Mrs. Thatcher's choice
Mrs Margaret Thatcher, Minister of Education and Conservative candidate for Finchley and Friern Barnet, told a packed hall at East Finchley Library on Tuesday that she wanted to increase the choice in secondary school education.
“Parents are becoming more and more interested in choice,” she said. “They are more and more anxious for their child to go to a school of their own choosing but that is not always possible.
“Conservatives wish to increase the area of choice, whereas Labour wish to reduce it.”
She added: “We are witnessing some degree of scepticism about very large schools. In theory they should be efficient, but in practice they lead to very many problems.”
Mrs. Thatcher said that parents were also becoming more interested in the school curriculum, and were worried about the standards of basic knowledge—reading, writing and arithmetic—and of discipline.
“We are carrying out an inquiry at the moment on truancy and the standards of the use of English in schools,” she said.
“We are very much aware of these problems. We don't need more teachers, more equipment and more buildings—our problems are in the way the schools are run. This has traditionally been left to the teachers but I hope parents and school governors will take a greater interest.”

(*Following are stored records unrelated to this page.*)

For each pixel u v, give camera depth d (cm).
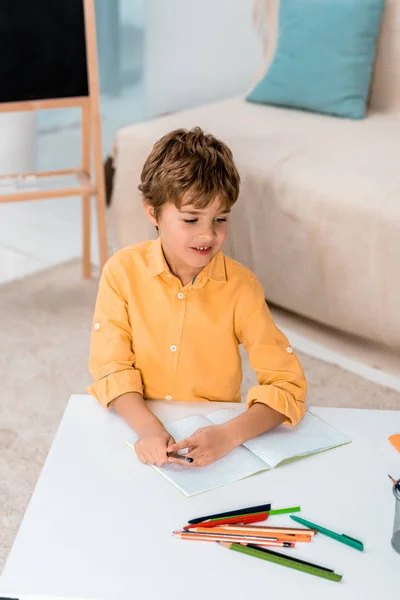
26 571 93
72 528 100
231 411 128
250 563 95
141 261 136
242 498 107
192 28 335
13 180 253
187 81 346
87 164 262
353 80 264
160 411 128
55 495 107
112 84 413
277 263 236
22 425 197
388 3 262
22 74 238
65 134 407
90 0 237
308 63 267
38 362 223
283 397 124
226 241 246
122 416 124
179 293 134
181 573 94
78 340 235
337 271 222
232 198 124
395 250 209
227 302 134
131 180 258
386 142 243
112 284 137
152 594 90
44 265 281
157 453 113
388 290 214
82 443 118
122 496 107
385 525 103
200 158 121
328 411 129
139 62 410
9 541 159
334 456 117
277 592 91
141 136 253
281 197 228
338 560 97
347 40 262
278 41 276
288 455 115
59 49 239
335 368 222
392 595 92
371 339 226
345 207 215
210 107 278
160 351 136
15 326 241
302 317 244
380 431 124
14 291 262
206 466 113
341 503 107
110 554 96
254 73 326
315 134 249
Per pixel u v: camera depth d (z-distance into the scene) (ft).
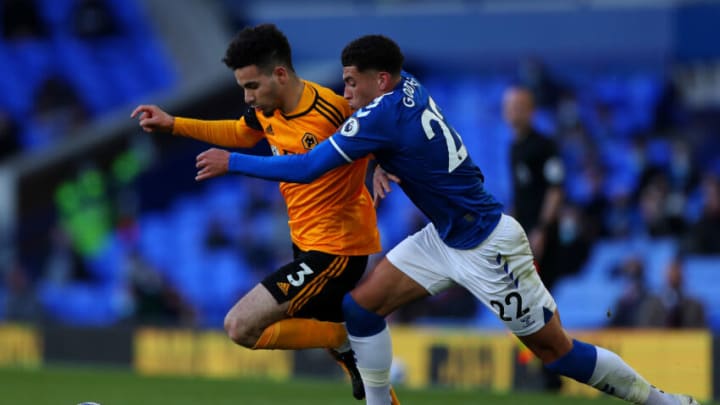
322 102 65.36
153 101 200.23
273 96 64.44
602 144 183.73
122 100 218.79
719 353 99.55
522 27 202.80
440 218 61.62
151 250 189.67
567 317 154.40
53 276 183.83
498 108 196.24
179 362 133.90
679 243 157.17
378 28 208.33
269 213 185.06
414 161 60.54
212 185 195.11
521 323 61.72
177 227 191.11
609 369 61.93
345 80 63.10
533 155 96.53
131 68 222.07
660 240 159.33
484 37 204.33
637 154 177.27
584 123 188.75
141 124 68.59
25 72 222.69
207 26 225.15
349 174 65.46
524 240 61.52
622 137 187.21
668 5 196.75
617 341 104.37
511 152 98.27
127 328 139.03
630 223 167.43
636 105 191.72
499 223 61.31
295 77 65.10
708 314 150.20
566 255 155.53
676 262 117.19
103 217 192.03
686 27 195.62
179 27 226.17
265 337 65.87
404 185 62.08
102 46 225.15
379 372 64.03
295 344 66.90
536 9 202.18
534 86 191.62
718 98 192.75
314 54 211.41
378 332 63.57
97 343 141.18
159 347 135.85
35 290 163.22
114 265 187.62
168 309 160.04
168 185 196.65
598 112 190.29
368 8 209.67
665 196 160.97
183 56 221.87
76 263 187.83
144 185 196.13
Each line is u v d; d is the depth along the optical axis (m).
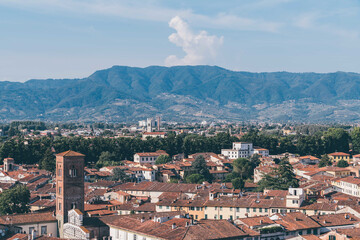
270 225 186.12
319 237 178.88
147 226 184.25
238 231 175.25
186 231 168.75
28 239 166.62
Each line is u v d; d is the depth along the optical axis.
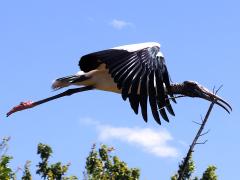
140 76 10.28
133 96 10.12
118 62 10.37
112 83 12.50
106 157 20.73
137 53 10.54
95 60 12.06
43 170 20.48
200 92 14.48
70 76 12.69
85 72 12.50
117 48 10.60
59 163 20.47
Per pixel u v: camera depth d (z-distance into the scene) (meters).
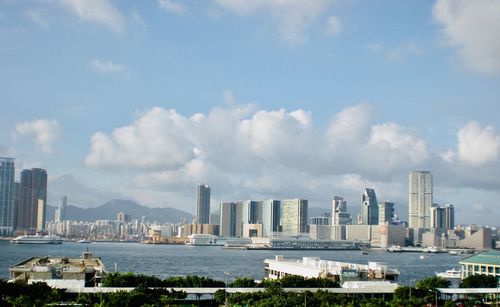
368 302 175.88
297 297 177.38
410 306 174.62
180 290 194.75
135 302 165.38
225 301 186.12
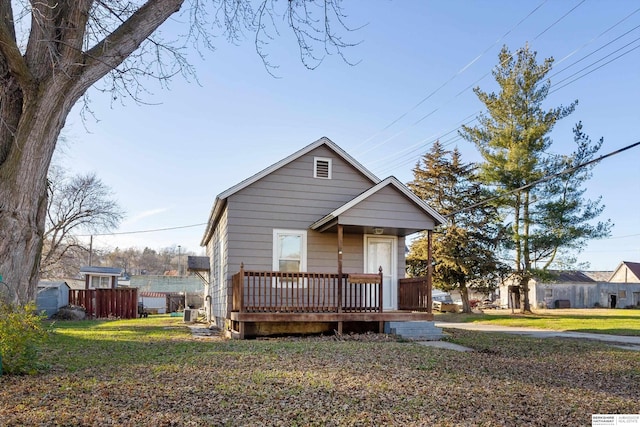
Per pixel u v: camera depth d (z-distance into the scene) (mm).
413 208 12617
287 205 13617
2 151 7895
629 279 53688
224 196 13125
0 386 5262
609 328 18500
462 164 28922
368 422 4434
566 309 43312
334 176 14117
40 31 7820
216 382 5711
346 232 14008
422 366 7363
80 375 5969
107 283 28469
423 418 4625
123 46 8141
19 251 7453
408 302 13703
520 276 27469
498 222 27719
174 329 14375
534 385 6477
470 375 6891
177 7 8648
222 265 14758
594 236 25828
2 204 7375
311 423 4352
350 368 6855
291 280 12070
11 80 8039
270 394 5238
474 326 20500
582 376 7582
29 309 6137
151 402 4785
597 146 25391
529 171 26141
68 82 7680
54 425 4012
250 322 11805
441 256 27609
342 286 13109
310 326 12328
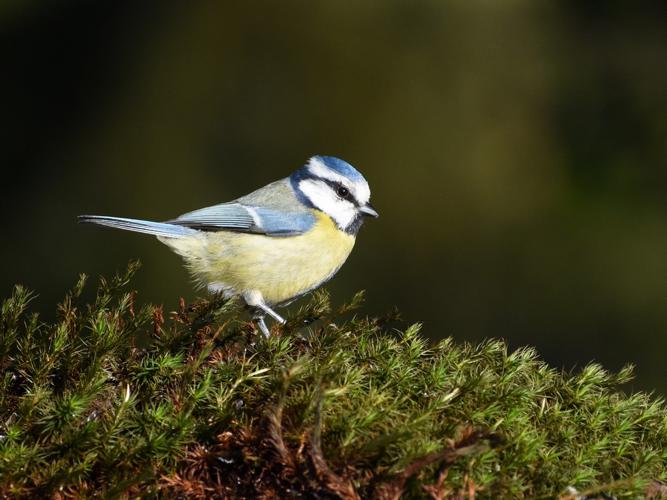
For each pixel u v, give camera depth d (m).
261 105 13.23
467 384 3.43
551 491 3.03
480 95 12.90
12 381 3.67
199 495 3.03
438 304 11.51
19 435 3.21
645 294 11.14
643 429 3.65
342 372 3.51
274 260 7.18
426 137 12.70
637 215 11.79
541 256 11.69
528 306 11.34
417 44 13.30
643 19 13.20
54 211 12.52
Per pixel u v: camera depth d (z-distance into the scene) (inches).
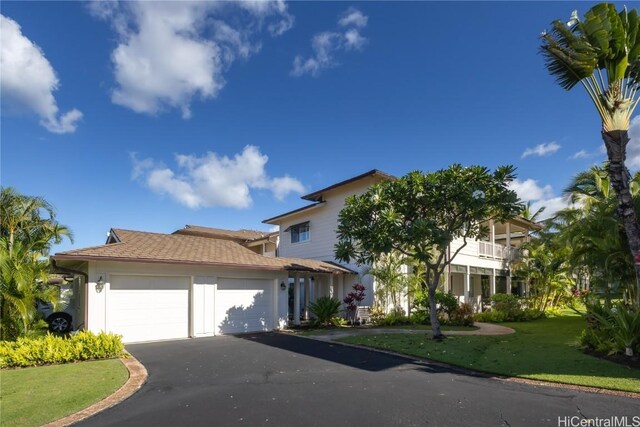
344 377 320.2
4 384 303.3
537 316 844.0
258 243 1183.6
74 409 243.4
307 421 216.7
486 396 260.1
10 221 649.0
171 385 300.2
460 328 674.8
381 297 780.0
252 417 224.4
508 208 474.9
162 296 567.5
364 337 544.7
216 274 617.3
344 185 832.3
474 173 482.0
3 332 456.8
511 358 384.5
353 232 507.2
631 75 362.0
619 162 350.6
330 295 799.7
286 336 585.3
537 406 237.3
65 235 691.4
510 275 1133.1
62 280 921.5
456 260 929.5
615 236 481.7
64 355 390.3
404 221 509.4
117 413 235.5
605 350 386.0
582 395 259.1
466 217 507.8
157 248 603.2
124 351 443.8
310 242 936.3
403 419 217.8
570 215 633.0
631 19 350.6
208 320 600.1
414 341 499.2
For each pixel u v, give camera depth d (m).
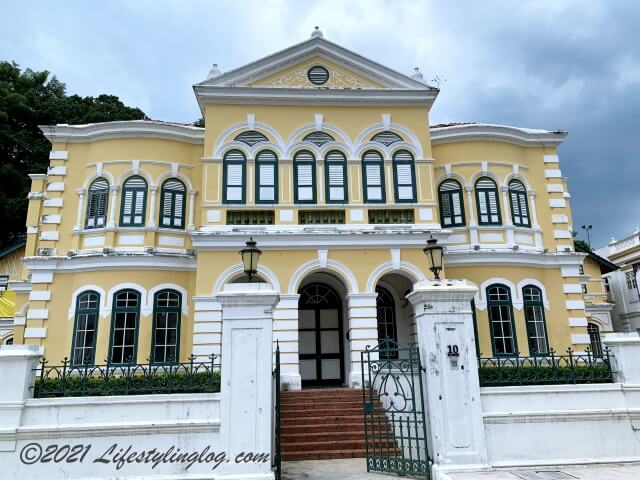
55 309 18.06
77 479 8.76
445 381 9.42
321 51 19.61
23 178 34.75
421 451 10.62
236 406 9.05
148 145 19.30
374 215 18.56
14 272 27.78
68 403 9.09
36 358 9.57
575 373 10.52
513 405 9.67
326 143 18.97
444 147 20.61
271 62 19.30
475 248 19.38
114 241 18.38
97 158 19.30
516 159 20.91
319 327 20.06
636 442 9.74
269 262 17.44
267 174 18.58
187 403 9.23
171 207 19.30
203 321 16.81
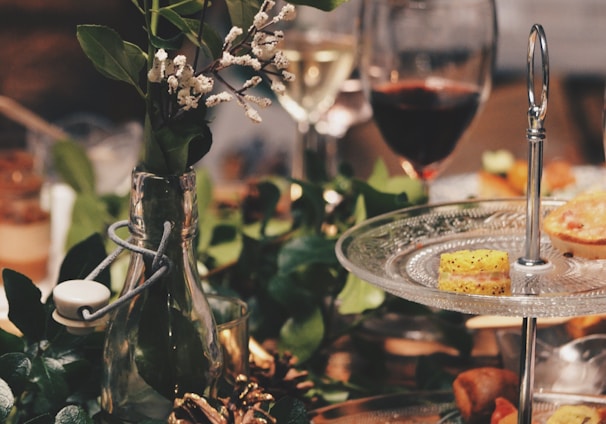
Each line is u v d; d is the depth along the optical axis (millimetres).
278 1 1205
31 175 1090
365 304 852
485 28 1007
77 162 1081
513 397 757
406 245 736
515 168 1148
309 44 1198
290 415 673
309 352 836
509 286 655
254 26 632
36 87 2936
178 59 611
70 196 1307
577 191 1150
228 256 958
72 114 2934
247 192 1002
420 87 1000
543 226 724
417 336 906
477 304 625
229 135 1863
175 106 650
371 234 743
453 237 752
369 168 1534
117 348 673
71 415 667
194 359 671
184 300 669
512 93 2143
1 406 661
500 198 798
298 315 842
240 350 714
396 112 1008
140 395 673
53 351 718
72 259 739
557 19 2730
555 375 808
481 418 752
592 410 727
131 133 1484
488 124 1943
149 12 648
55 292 652
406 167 1053
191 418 612
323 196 931
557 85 2277
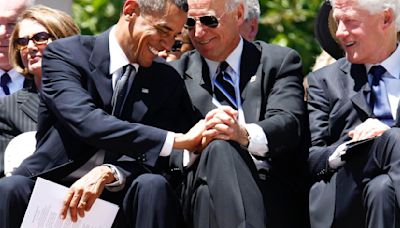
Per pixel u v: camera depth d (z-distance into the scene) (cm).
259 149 1447
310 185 1504
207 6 1498
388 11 1484
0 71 1730
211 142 1394
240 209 1362
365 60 1494
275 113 1482
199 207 1388
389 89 1495
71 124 1412
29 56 1573
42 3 1909
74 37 1462
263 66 1517
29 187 1396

She told the audience that there were four main issues in the election: whether wage inflation should be added to present world price inflation of food and raw materials; whether wage claims should be settled by force or by the fairness of the claim; whether taxes should be kept at a reasonable level or allowed to escalate; and whether the country believed in the Tory priorities of health, social security and education.
On priorities, Mrs. Thatcher said that the Tory Government's largest slice of expenditure went to the Department of Health and Social Security.
“We can do nothing without good health,” she said. “We also have a duty to look after those people who, through their efforts in the past, have built up this country to the premier position it holds in the world today.”
On taxes, Mrs. Thatcher said that the Tory Party had been the subject of a very unusual accusation—that taxes had been reduced.
“We plead guilty,” said Mrs. Thatcher. “It is not our policy to increase taxes. We want to leave money in people's pockets.”